More frequently, nobody else is interested in the heavily customized version, perhaps because it only works on a proprietary kernel or a proprietary link format. Thus, the source is available but the competitors are obliged to pay again anyway, to get the customizations they need instead. Each of the infinitely varied MIPS implementations, for example, needs its own compiler customizations. It would be as much work to customize one of them again as to start with the FSF version.

There's nothing shady about any of this.

RMS: The GNU GPL Is Here to Stay (O'ReillyNet)

Posted Sep 25, 2005 10:25 UTC (Sun) by drag (subscriber, #31333) [Link]

Previous versions of Lustre file system I've looked at are in the form of just normal everyday kernel patches. Your free to download them yourself if you want to look at the code.. just register with their website and they'll email you a ftp link to the source code.

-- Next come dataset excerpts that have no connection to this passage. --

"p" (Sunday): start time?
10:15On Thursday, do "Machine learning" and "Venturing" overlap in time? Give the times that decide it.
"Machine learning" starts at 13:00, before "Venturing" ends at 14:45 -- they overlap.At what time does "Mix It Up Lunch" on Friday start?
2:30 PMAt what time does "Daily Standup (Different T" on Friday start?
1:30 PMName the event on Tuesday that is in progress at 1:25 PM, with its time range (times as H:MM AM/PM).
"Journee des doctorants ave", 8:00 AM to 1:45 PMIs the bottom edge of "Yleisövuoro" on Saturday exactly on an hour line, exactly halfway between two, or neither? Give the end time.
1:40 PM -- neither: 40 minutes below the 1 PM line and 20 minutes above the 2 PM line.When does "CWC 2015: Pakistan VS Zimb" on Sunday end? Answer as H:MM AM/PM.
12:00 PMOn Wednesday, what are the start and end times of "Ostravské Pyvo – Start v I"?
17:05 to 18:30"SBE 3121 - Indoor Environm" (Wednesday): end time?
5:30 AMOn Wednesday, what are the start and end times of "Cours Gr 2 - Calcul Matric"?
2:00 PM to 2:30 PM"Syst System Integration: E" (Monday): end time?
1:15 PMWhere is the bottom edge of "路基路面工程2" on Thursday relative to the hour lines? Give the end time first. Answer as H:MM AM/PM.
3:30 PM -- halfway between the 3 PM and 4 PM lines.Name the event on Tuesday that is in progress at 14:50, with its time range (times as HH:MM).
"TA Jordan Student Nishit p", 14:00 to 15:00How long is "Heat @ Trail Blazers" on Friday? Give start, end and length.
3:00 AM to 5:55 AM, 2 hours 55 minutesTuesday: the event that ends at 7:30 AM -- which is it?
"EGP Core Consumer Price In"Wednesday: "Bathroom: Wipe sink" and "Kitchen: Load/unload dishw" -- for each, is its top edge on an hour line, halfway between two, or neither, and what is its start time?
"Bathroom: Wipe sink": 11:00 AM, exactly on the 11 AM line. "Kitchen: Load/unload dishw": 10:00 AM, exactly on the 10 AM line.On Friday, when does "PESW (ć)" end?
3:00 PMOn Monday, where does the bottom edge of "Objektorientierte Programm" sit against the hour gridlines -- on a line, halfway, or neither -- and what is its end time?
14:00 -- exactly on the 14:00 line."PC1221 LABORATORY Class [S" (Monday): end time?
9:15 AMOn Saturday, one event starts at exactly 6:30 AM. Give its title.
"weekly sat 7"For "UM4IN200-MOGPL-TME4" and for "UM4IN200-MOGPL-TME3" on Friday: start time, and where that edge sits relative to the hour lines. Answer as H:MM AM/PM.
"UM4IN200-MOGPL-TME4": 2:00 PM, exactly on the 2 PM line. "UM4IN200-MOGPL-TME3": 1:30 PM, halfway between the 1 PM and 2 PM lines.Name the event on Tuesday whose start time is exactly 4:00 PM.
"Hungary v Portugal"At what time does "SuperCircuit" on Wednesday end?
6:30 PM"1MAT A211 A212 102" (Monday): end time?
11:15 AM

It's mearly a example of how a company can make money selling GPL'd software. Lustre does fairly well and the developers learned how to make it work by lessons taken from previous attempts at creating a high speed, high aviability clustering file system. (called intermezzo and before that coda (and before that example from afs/openafs))

Also as a bonus to this developement Lustre developers have had to do a lot of work improving and adapting it's changes to existing file systems. The major filesystem they worked on that could be used along with their clustering file system is ext3. They've put substantial developement time and work into ext3 which was then worked on by Redhat to get the it into the kernel proper. It is one of the major reasons why ext3 is as nice as it is now.